Tudo o que disse?

A Joana andava radiante, tinha acabado de conhecer o Francisco, rapaz interessante, divertido, solteiro...com uma sensibilidade fora do normal para um rapaz daquela idade e era isso que mais a maravilhava nele. Percebeu imediatamente que seriam bons amigos. Foram-se encontrando, descobrindo gostos em comum, músicas, filmes, sítios... A Joana chegava a casa e contava à Maria o que se ia passando nestes encontros. As raparigas têm sempre de partilhar estas coisas.
A Maria ia lançando uns olhares indiscretos e umas “bocas” foleiras à mistura.
-Joana, desculpa lá...Ele dá-te flores, convida-te para passearem...hmmm isso cá p’ra mim...
-Achas?...Pois...Acho que nunca conheci nenhum rapaz que fosse assim tão próximo, a não ser o João, mas éramos namorados...
Na cabeça da Joana, o filme começou a passar. De facto, o Francisco era demasiado atencioso, demasiado carinhoso, demasiado… tudo… para quem não gosta para além da simples amizade. Ou seria só da sua imaginação?
Bem...Não interessa se há uma Joana, um Francisco...Acho que já todos estivemos na pele de um ou de outro. Do lado de quem dá esperanças ou daquele que fica na esperança de algo para além do que realmente acontece.
É importante reflectirmos sobre o tipo de leitura que fazemos dos gestos e das vidas que vão passando pela nossa. Se é uma leitura realista, ou cheia de especulações e grandes filmes. Se contemplo o mundo com um olhar de esperança, ou com a sagacidade perscrutadora de quem quer encontrar o erro, o defeito, o pecado.
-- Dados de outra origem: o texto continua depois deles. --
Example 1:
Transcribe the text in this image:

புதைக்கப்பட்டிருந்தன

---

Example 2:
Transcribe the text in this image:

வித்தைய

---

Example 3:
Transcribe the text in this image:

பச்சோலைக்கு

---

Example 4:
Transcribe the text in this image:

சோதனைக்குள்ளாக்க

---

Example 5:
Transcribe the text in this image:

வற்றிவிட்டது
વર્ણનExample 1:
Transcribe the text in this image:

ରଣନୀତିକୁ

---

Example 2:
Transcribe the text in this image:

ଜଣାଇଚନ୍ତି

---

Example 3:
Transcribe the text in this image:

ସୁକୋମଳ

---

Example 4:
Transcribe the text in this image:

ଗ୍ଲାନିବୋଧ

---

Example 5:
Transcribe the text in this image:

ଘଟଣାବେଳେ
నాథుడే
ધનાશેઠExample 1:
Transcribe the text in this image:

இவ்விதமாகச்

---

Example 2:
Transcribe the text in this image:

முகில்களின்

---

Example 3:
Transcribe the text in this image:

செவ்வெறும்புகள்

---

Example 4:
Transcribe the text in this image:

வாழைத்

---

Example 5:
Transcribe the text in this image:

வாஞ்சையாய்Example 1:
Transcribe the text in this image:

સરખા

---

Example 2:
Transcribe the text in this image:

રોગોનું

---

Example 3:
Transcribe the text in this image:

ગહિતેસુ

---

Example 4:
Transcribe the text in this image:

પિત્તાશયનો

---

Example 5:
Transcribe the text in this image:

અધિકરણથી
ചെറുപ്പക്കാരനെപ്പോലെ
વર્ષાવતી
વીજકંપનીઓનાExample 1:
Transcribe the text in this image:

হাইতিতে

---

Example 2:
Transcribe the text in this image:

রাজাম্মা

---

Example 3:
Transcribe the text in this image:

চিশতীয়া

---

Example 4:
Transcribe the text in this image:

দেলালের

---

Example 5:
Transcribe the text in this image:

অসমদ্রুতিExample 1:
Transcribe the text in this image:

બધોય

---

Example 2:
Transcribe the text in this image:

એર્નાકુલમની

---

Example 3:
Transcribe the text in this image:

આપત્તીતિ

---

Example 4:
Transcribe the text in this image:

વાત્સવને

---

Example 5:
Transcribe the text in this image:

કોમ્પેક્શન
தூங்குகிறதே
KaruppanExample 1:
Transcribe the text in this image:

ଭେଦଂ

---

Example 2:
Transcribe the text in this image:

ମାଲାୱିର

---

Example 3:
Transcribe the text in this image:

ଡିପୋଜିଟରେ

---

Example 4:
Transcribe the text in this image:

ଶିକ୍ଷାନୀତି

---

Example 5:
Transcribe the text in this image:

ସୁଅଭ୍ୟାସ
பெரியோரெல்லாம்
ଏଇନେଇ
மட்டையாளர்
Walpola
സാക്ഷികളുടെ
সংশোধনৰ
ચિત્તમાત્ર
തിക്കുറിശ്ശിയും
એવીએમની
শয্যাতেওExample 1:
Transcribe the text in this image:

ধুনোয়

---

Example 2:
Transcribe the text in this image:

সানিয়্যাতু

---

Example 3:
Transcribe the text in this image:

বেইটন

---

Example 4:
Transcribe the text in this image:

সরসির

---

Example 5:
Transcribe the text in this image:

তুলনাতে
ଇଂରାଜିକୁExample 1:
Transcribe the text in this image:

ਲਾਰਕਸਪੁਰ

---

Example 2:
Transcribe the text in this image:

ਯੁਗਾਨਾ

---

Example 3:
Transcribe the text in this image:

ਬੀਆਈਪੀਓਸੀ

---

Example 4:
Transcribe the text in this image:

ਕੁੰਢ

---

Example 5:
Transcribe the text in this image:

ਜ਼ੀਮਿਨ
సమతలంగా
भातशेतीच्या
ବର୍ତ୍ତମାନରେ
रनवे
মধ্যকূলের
Às vezes questiono-me, no meio da correria do meu dia, se os meus gestos dizem exactamente o que gostaria de transmitir ou pelo contrário dão asas a filmes, mal entendidos…
É difícil...O caminho entre o sentir, o expressar e o que é

recebido pelo outro, tem intervalos muito longos. Às vezes não digo o que sinto, outras digo mesmo o que não sinto; e mesmo quando acerto, há sempre a outra parte que pode não estar em sintonia e ouve a mesma letra, mas com uma melodia muito diferente.
Não deixo de ser emotiva, espontânea ou carinhosa por ponderar os meus gestos. Acho que a melhor solução passará pelo conhecimento e a verdade: o conhecimento profundo do que sinto e a verdade que coloco em tudo o que faço. E para isto é importante perceber o que de concreto faço para me tentar conhecer melhor ou se acabo por viver na superficialidade sem tentar ir mais fundo.
Reflicto sobre a importância que os meus gestos podem ter e da verdade que ponho neles?
Para ir apurando a minha sensibilidade a estes toques que dou e que vou recebendo ao longo do meu dia, ajuda-me muito o exame de consciência. Uma proposta de Sto. Inácio para uns minutos antes de adormecer, em que vejo, com Jesus, o filme do dia que passou. Actor principal: Eu; realizador: Ele. Um exercício que me ajuda a recordar e rezar o dia que passou e a projectar o meu dia seguinte, e o modo como gostaria de estar com esta ou aquela pessoa, nesta ou naquela situação em concreto.
E à noite, ao ver passar o filme do meu dia, rezo se seria capaz de assinar por baixo tudo o que fiz? Tudo o que disse?